What amounts to "written standard terms of business" is not clearly defined. A model form of contract can be regarded as written standard terms of business where a party has expressly or by practice adopted it as its standard terms of business. This was considered in detail in our article: Room for interpretation: Section 3 of UCTA revisited.

UCTA has been in the spotlight again recently, this time in the Court of Appeal in the case of African Export-Import Bank and Others v Shebah Exploration & Production Company Limited and Others [2017] EWCA Civ 845, the appeal by the Defendant against the decision at first instance reported in our earlier article referred to above. Whilst this is not a construction case, it still has significance for the construction sector.

The case centres around a facility agreement under which the First Defendant borrowed money from three banks, the Claimants. The Second and Third Defendants were guarantors. The facility agreement was based on the form of syndicated facility agreement recommended by the Loan Market Association (LMA) which was adapted and amended during negotiations between the parties. The Defendant defaulted on the loan and so under the terms of the facility agreement, the Claimants issued a notice which meant the loan was immediately due and payable. Proceedings were issued by the Claimant for summary judgment.

In February 2016, the High Court heard this case and ruled that a party could be held to have contracted on its written standard terms where it had adopted a third party's written terms as its own (British Fermentation Products Ltd v Compare Reavell Ltd [1999] 2 All E.R (Comm) 389), even where there had been some negotiation between the parties but where the terms were left effectively untouched (St Albans City Council v ICL Limited [1996] 4 All E.R. 481 CA). In the African Export-Import Bank case, the Court held that there was no evidence put forward to suggest that the lenders habitually used the LMA form as a basis for their syndicated loan deals nor that the version of the LMA form put forward had remained virtually untouched following negotiations (the Claimants had in fact accepted some of the Defendant's requested amendments).

Mr Justice Phillips said "In circumstances where commercial parties, represented by solicitors, have utilised a ‘neutral’ industry model form as the basis for a complex and detailed financial contract, executed after the usual process of negotiation, including revising a travelling draft, it will require cogent evidence to raise even an arguable case that the resulting contract is made on the written standard terms of one of those parties."

Summary judgment was awarded in favour of the Claimants and the Defendants appealed this decision.

In the judgment handed down on 28 June 2017, the Court of Appeal held that for section 3 of UCTA to apply, the Defendant had to show that the agreement was based on the Claimant's written standard terms of business and that these were habitually used by the Claimant. This also raised the question of whether UCTA would apply where there had been negotiations between the parties which resulted in some, but not necessarily all, of one party's standard terms applying. In this situation, the correct approach was to consider whether there has been more than insubstantial variations to the standard terms. If there had been substantial variations, it is unlikely that the Court would find that the contract had been made on the written standard terms of business.

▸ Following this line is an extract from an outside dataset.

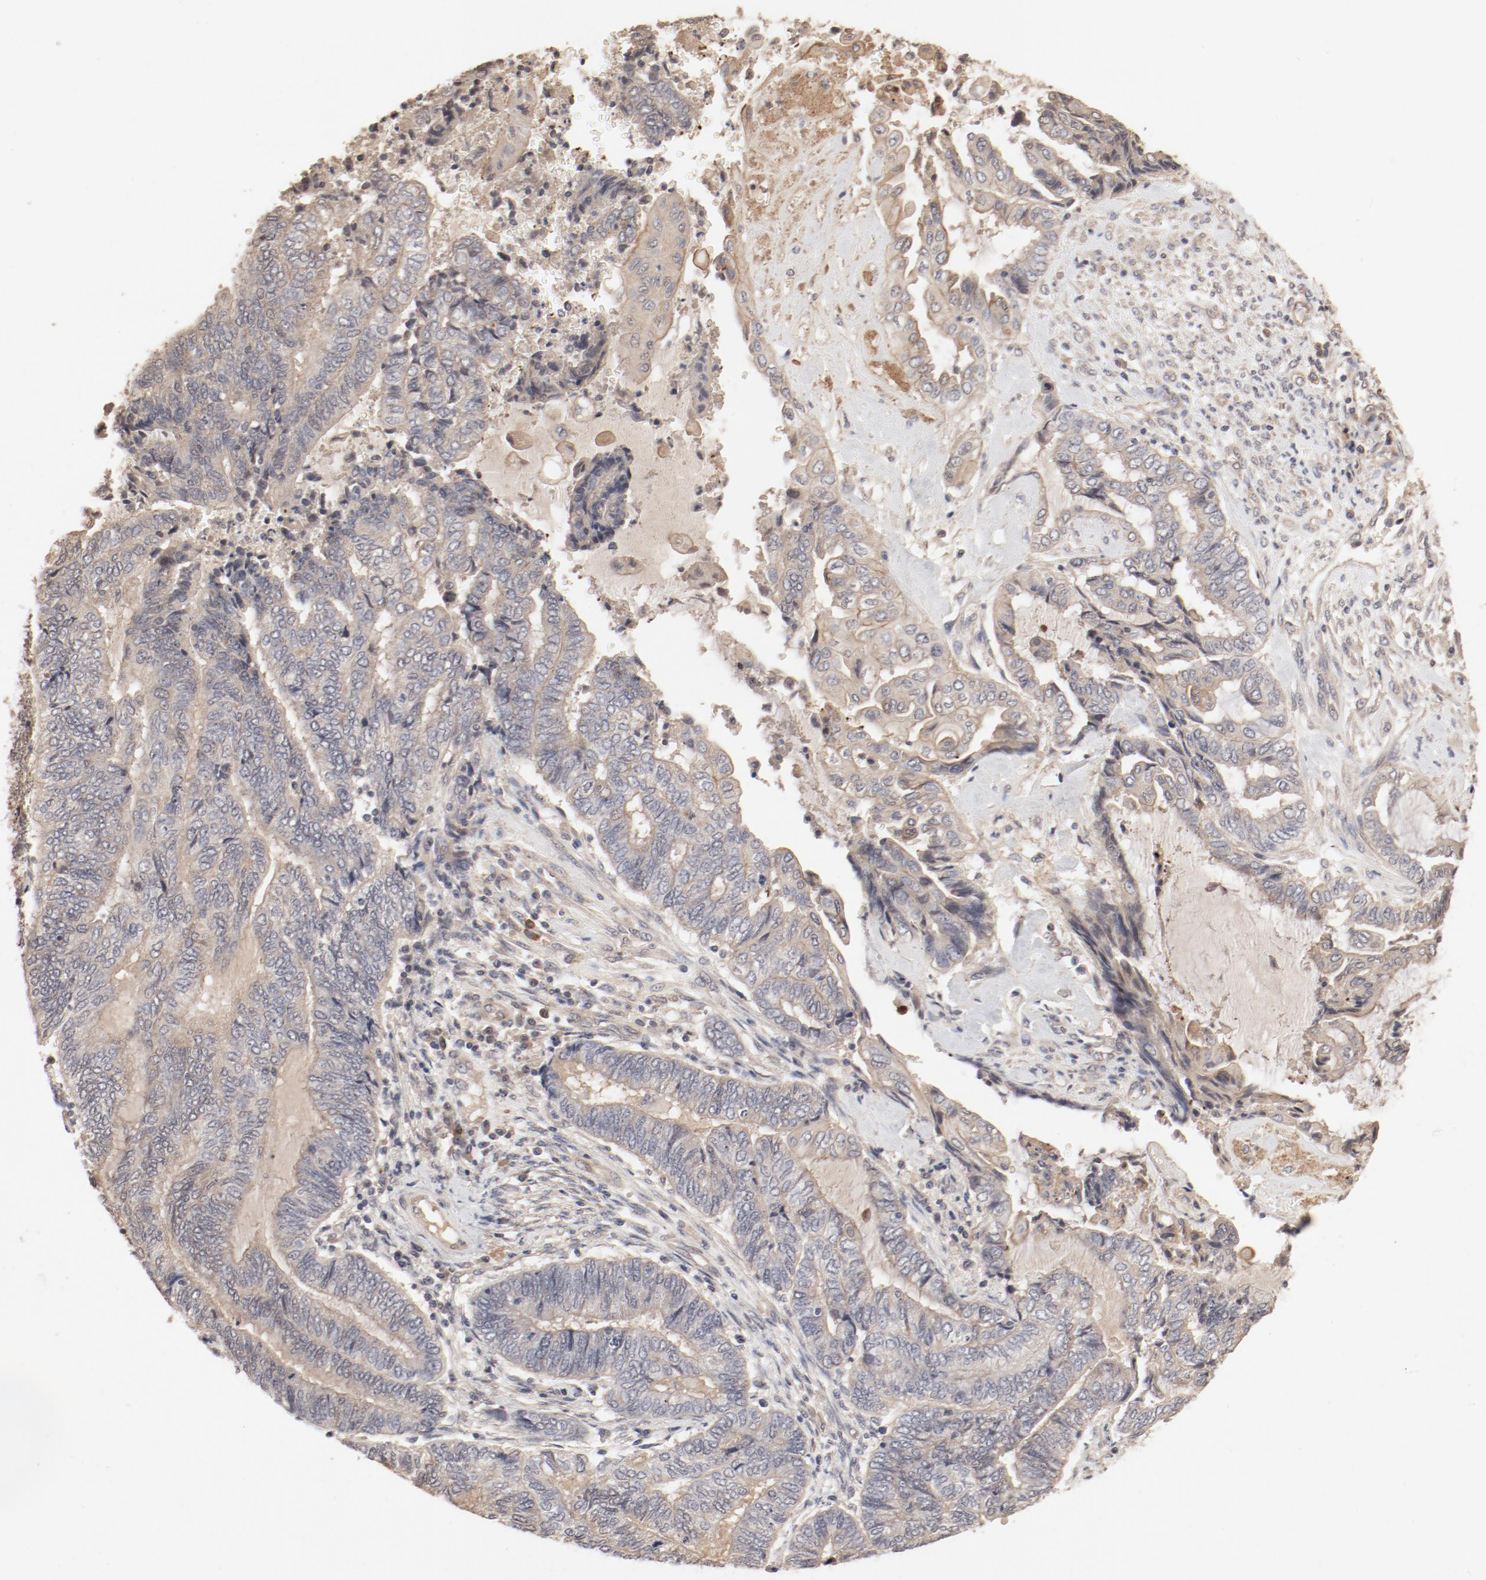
{"staining": {"intensity": "moderate", "quantity": ">75%", "location": "cytoplasmic/membranous"}, "tissue": "endometrial cancer", "cell_type": "Tumor cells", "image_type": "cancer", "snomed": [{"axis": "morphology", "description": "Adenocarcinoma, NOS"}, {"axis": "topography", "description": "Uterus"}, {"axis": "topography", "description": "Endometrium"}], "caption": "This is an image of IHC staining of endometrial cancer (adenocarcinoma), which shows moderate staining in the cytoplasmic/membranous of tumor cells.", "gene": "IL3RA", "patient": {"sex": "female", "age": 70}}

The Defendant failed to adduce evidence that the contract was made on the Claimant's standard terms. In any event, substantial and detailed negotiations had taken place between the parties before the contract was entered and so it could not be said that they were on the Claimant's standard terms of business. It is also worth noting that there was no requirement that negotiations had to relate to the exclusion clause itself in order for UCTA not to apply. In short, the Court of Appeal upheld the Judge at first instance.

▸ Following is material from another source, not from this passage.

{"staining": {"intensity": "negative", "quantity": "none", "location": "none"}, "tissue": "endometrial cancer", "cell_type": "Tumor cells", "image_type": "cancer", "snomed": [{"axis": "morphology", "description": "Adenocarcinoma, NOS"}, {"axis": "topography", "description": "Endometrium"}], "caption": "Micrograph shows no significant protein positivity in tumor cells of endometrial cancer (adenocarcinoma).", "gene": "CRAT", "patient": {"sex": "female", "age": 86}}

Model form contracts and written standard terms of business are commonly used within the construction sector and there is always a risk of a challenge under section 3 of UCTA. The result of such challenges will be very much dependant on the facts of the case. In the African Export-Import Bank decision it was fairly clear that the contract had not been made on the Claimant's written standard terms, but this is by no means always the case, and the concept of what "written standard terms" means is constantly being tested in the Courts.